Fifty years on, these slights recalled, Canetti obviously rather fancied the idea of getting his own back. The result is a series of memorable, pointed vignettes of the intellectual figures of wartime and after. Canetti is never less than dry, and frequently venomous, a tone captured perfectly in Michael Hofmann's translation. The author reserves special scorn for the social 'dictatorship' of TS Eliot, often the star guest at these evenings, and occasionally called on to recite poems that are invariably, to Canetti's ears, 'spittoons of failure'; (he defiantly loves Dylan Thomas for having the presence to undermine Eliot's stifling authority).

If the men, Eliot and Empson in particular, suffer in these pages for their arrogance, and for their desiccated misogyny, the women fare little better. Canetti remained wonderfully angry to the end, for example, at the number of evenings he had wasted listening to the Blakean ins and outs of the poet Kathleen Raine's love life.

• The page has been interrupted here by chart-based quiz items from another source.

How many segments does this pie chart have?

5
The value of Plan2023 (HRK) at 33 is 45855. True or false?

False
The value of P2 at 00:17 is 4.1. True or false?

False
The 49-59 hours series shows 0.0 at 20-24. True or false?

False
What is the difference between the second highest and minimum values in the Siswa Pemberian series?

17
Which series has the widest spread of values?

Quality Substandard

He is often even less charitable toward his own numerous lovers. The most celebrated of these, Iris Murdoch, is treated with an astonishing disgust in his memory, an embarrassingly supine conquest who in the bedroom took off layer upon layer of things 'that didn't have anything remotely to do with love, it was all woollen and ungainly' before lying 'unmoving and unchanged... [so that] I barely felt myself enter her ... perhaps I might have felt something had she resisted in some form. But that was as much out of the question as any pleasure ...' Things got worse when the novelist departed the boudoir, her flat feet in 'grotesque sandals', walking like a 'repulsive bear'.

In among this London society, Canetti reckoned he had one single reader who had the German and the wit to have read his Auto Da Fé. That that person is the great sinologist Arthur Waley is no particular comfort to him. Canetti recounts a conversation between his wife, the somewhat long-suffering Veza and Waley, which founders on questions of taste. Thomas Mann couldn't write, Waley asserts, Dickens was 'no good at all' and so on, until the enthusiasms of Mrs Canetti are snobbishly crushed one by one.

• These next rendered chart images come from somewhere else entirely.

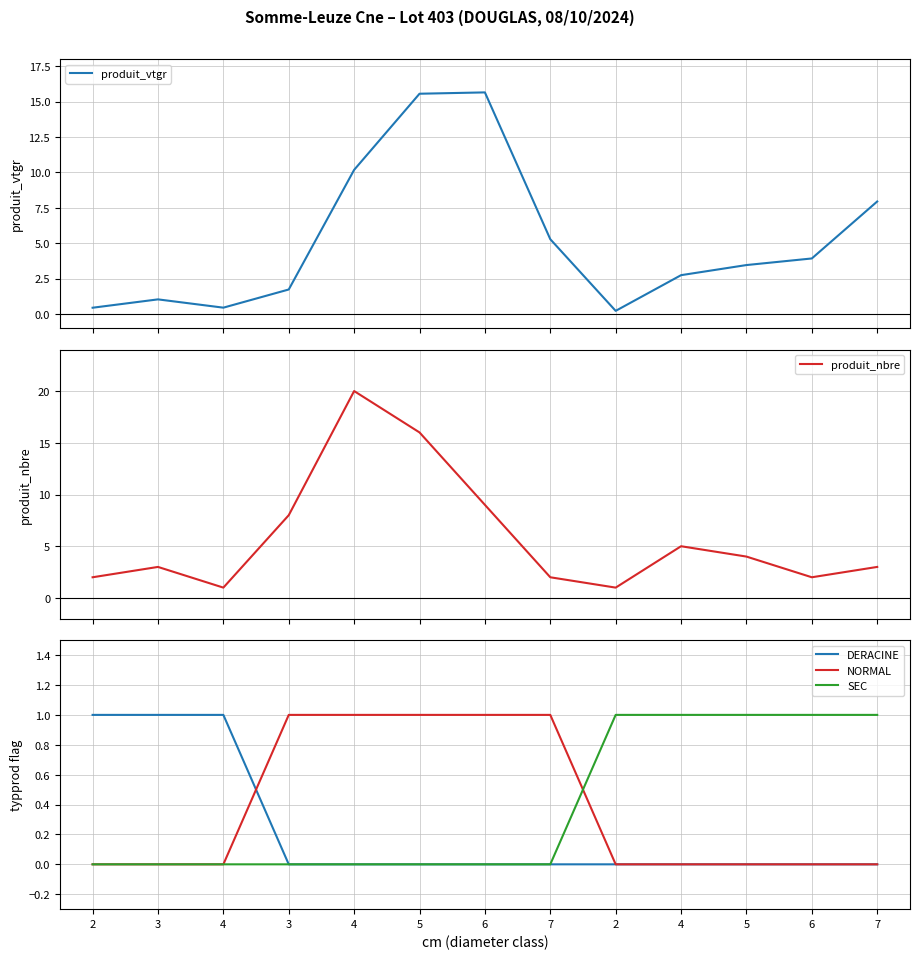

Rank the series by their maximum value, from highest to lowest.

produit_nbre, produit_vtgr, DERACINE, NORMAL, SEC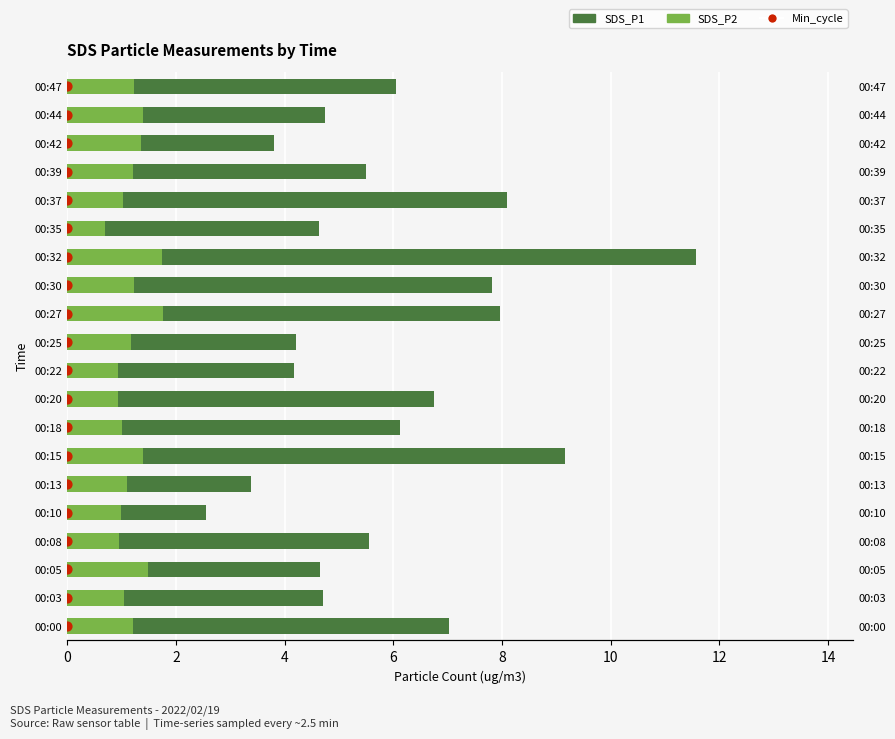

Is the value of SDS_P2 at 0 greater than the value of Min_cycle at 19?

No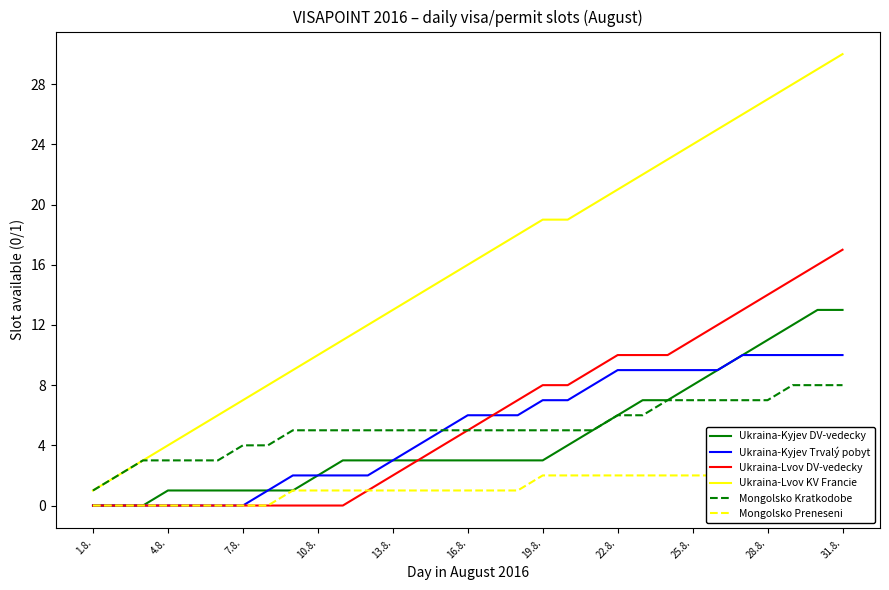

Which series has the largest total across all categories?

Ukraina-Lvov KV Francie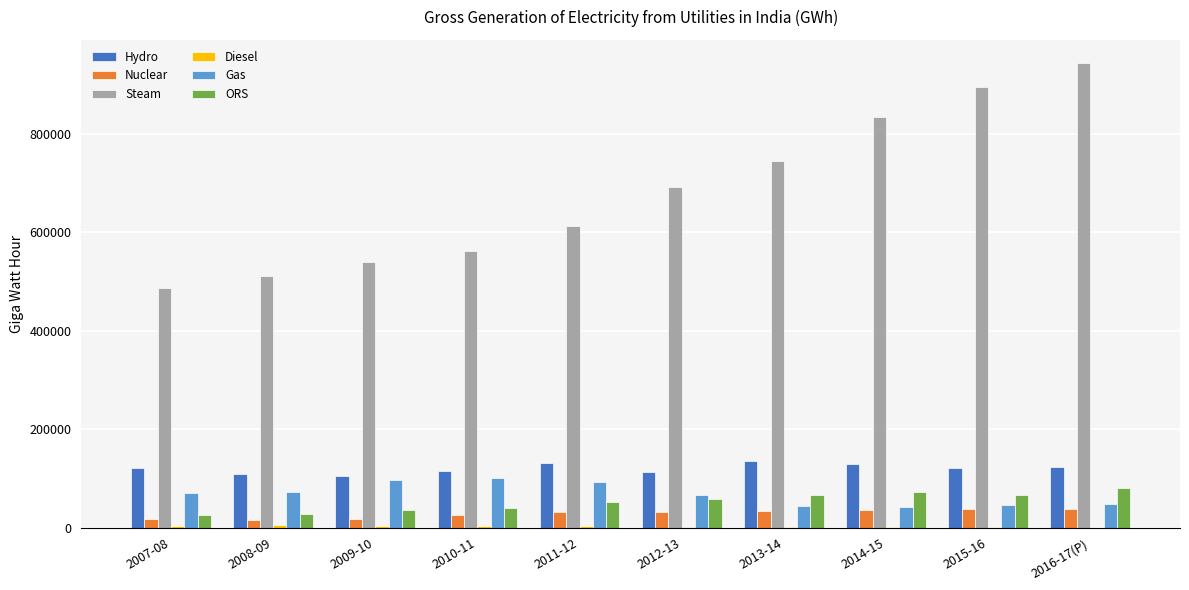

Which series has the largest total across all categories?

Steam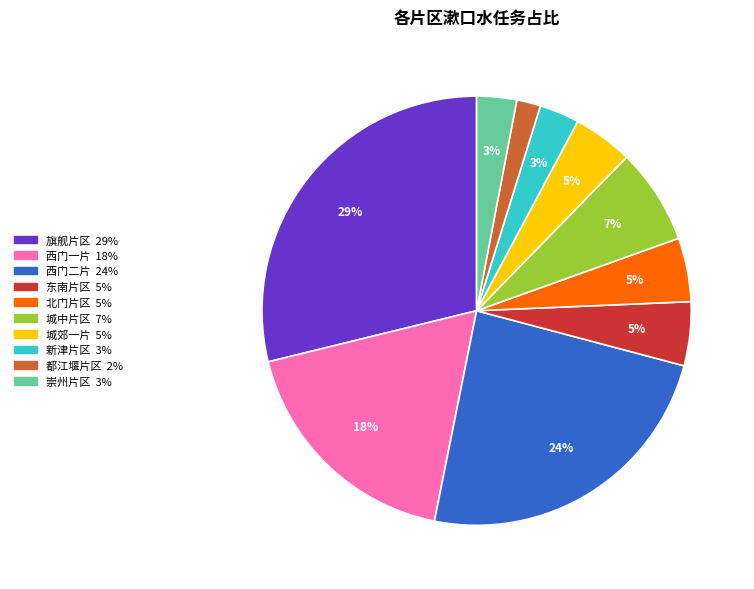

Which has a higher value, 崇州片区 or 西门二片?

西门二片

'When I think of England I always think of people with whom I had detailedly insipid conversations,' Canetti suggests, but his recollections of these conversations are anything but insipid. If his book was mostly inspired by bitterness, it is salvaged by his great sense of history and humanity, and the exactness of his prose.

Despite the bitchiness, and because of it, Canetti proves himself a pre-emiment authority of that perennially curious social gathering, the London literary evening, his thesis a nice little coda to his life's work on Crowds and Power. And you are left in no doubt that he was, as he well knew, always the life and soul of the party.